Eight minutes into this doc on Lynch’s TM, the director mentions the importance of patience in relation to creativity and ideas. “A desire for an idea is like a bait on a hook. You’re desiring an idea and you have to have patience, just like you do in fishing,” he says. “It’s a little bit like daydreaming, thoughts come and come, and maybe – boom! – an idea comes that is so thrilling you’ve caught a little purple fish with red fins and little dancing speckled eyes.” And so, rather than stressing out over projects, darting from one to the next, have patience. That way you can catch your own little purple fish with red fins.

Daydream

Similarly, daydreaming isn’t necessarily unproductive or a waste of time. For Lynch it’s often when ideas come. Though he has insisted his dreams don’t influence his movies, he is interested in dream logic and professes to enjoy daydreaming himself.

“I get ideas from daydreaming,” he told the Daily Beast in 2017. One example from Twin Peaks: “The idea for the Red Room came when I was leaning against a warm car at sunset, and the idea for Bob came when I heard some girl say, ‘Don’t lock yourself in Laura’s room’ to Frank Silva.” So yeah, basically without daydreaming Twin Peaks wouldn’t exist.

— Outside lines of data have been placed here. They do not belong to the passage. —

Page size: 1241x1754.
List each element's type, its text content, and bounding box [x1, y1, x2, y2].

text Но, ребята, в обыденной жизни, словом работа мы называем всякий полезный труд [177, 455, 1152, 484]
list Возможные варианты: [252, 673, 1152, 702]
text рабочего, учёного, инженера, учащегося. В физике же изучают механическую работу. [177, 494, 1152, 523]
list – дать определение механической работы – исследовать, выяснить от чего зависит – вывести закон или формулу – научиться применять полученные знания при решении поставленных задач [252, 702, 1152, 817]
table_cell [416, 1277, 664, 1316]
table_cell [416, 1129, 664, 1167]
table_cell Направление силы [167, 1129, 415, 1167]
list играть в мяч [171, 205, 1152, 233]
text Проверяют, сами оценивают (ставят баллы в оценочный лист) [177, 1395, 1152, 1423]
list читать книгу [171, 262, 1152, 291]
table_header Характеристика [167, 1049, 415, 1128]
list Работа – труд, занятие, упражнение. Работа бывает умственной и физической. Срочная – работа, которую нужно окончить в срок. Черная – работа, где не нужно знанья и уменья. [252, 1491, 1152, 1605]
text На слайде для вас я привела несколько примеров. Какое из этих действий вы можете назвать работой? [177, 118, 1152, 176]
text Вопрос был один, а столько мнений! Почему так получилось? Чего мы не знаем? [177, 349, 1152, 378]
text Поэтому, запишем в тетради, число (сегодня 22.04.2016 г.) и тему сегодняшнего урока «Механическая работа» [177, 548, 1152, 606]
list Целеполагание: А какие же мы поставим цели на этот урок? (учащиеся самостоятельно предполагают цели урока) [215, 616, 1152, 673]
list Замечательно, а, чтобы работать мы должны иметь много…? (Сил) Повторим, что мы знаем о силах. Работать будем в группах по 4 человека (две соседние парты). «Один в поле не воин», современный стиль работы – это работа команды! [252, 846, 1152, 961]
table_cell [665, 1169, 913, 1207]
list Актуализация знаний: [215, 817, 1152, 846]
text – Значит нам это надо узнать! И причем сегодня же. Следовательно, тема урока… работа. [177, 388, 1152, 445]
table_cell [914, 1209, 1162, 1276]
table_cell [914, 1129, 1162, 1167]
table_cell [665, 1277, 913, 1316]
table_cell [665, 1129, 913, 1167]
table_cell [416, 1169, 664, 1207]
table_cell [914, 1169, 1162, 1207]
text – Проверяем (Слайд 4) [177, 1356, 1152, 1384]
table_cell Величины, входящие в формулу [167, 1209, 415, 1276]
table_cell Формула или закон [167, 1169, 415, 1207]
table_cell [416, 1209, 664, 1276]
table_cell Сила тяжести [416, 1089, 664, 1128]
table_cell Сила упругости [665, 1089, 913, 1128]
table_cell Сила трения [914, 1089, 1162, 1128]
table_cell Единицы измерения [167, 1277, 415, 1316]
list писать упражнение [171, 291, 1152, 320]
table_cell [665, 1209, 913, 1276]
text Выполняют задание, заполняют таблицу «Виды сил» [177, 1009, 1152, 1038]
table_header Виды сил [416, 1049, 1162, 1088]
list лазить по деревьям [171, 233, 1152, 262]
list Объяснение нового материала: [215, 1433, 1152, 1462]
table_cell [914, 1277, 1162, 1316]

Don’t try and make sense out of every little thing

You could drive yourself crazy trying to make sense of Eraserhead. Why is there a woman singing in a radiator? Why is there a half-dead foetus thing that looks like a skinned rabbit? In life, as in Lynch movies, sometimes you have to accept that strange, inexplicable things exist in this world. For humans, as pattern-seeking animals, it’s hard to accept that, sometimes, 2 + 2 = 5. But when we do, when we see the beauty in that? Oh boy.

Stay curious

With his movies, Lynch has always been led by his curiosity, like Jeffrey Beaumont in Blue Velvet, diving into a mystery after discovering a severed ear in the grass. What’s the world look like from this angle? How about over here? Lynch is basically the curious kid who turns over the rock to see what lies beneath. His movies teach us to see the world in a different way, peering into the cracks of life to see what’s there. In other words: we could all be a bit more like Jeffrey Beaumont.

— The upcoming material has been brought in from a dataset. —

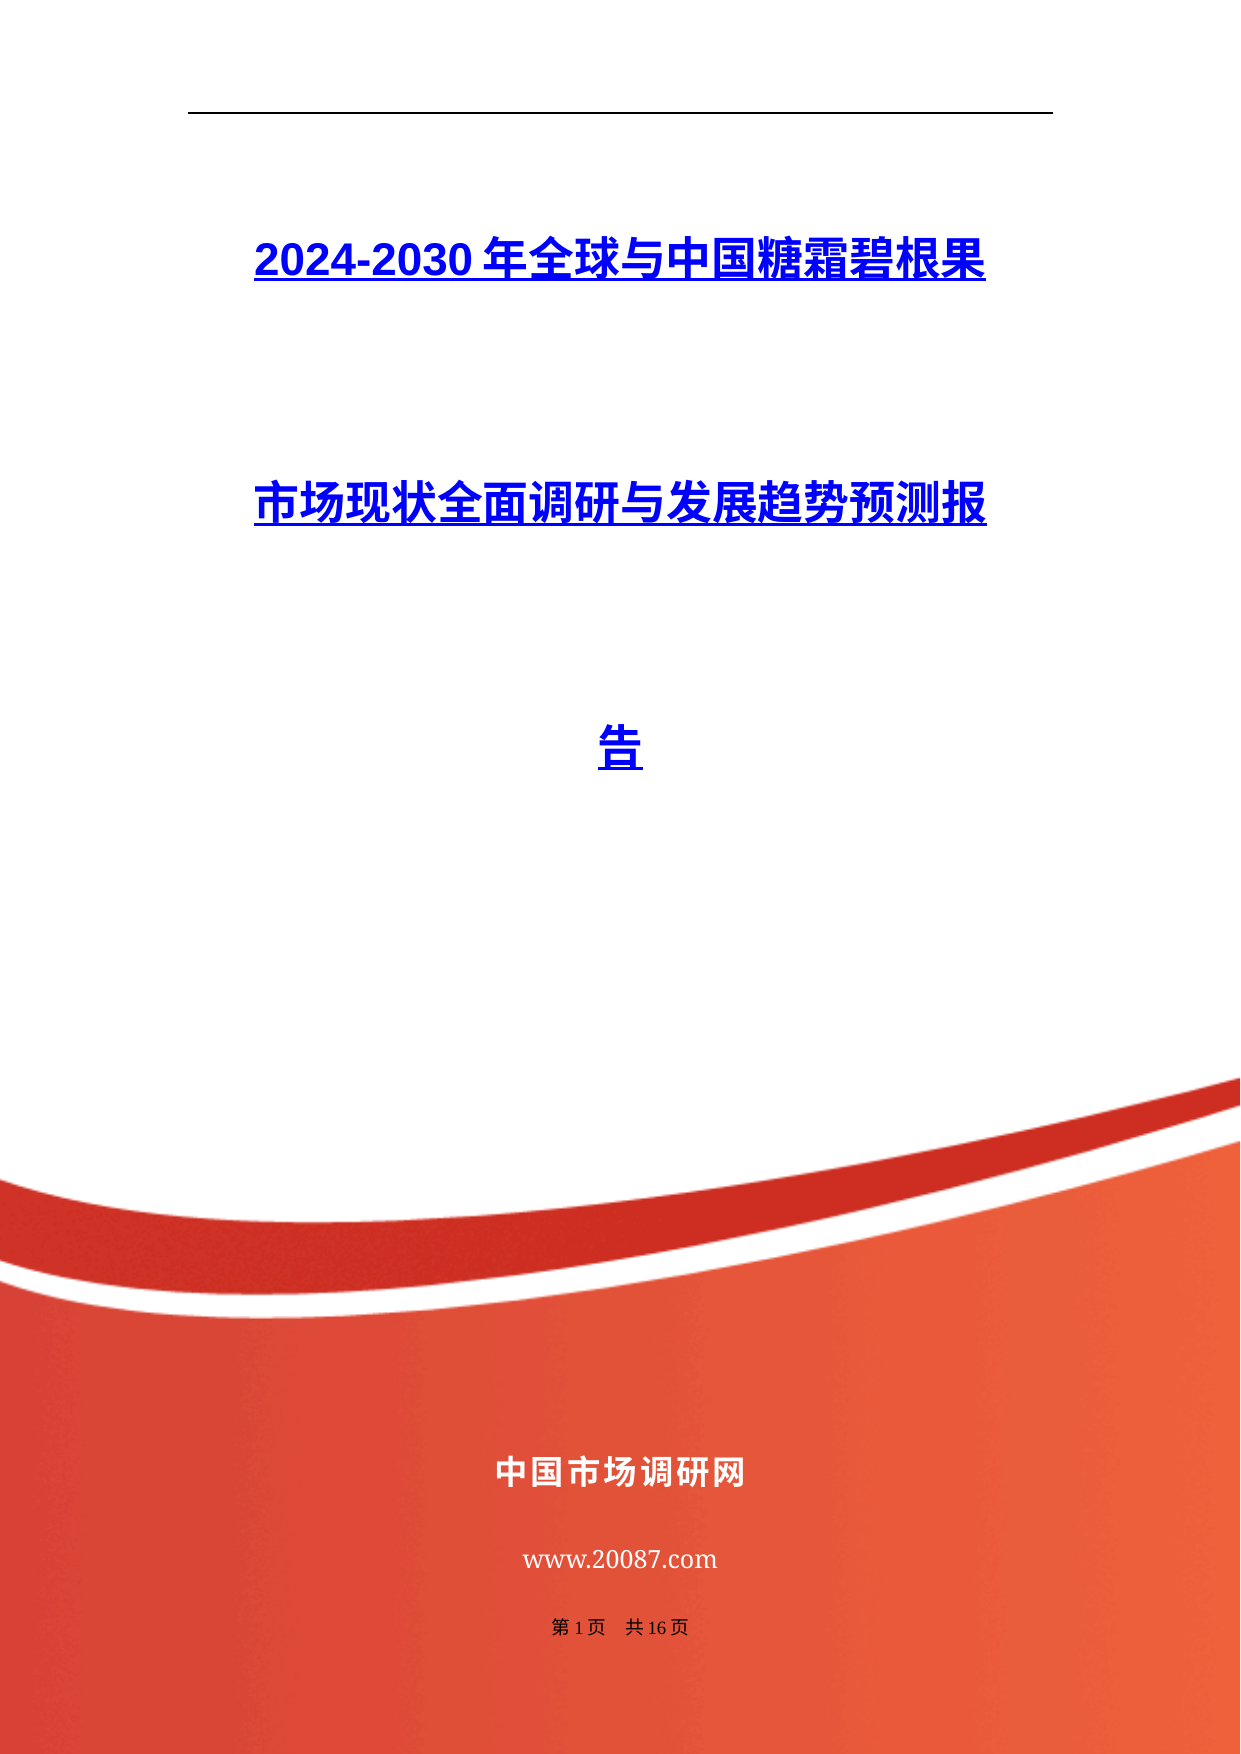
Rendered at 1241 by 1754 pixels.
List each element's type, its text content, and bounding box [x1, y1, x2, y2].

Know the meaning of life by “being it”

Lynch had this to say, when asked the minor question of what is the meaning of life: “The meaning of life is totality,” he says. “Everything. More than the most. Smaller than the smallest. Larger than the largest. Totality. The human being is an exquisite being, and we have a potential, and that potential is called enlightenment, fulfilment, total fulfilment, liberation, salvation. And it’s huge, supreme enlightenment. That’s the meaning of life. Know it by being it.”

Be true to yourself

At a lecture, Lynch gave some solid advice to a first-year film student: “Be true to yourself. Have your own voice ring out. Other things can inspire you but find your own voice, be true to that voice, don’t let anybody fiddle with it. Never turn down a good idea but never take a bad idea, and be true to the ideas all the way along, every element.” He pauses, then smiles at the audience. “And then start your Transcendental Meditation…”

Start meditating

Lynch has this to say on his website: “If you don’t already meditate, take my advice: Start. It will be the best decision you ever make.” The director also says he felt its positive benefits on his creative process right from the start. “I had so many anxieties and fears [before Transcendental Meditation] that I suddenly felt lifting.” He swears by it. And judging by his work, it’s done him wonders.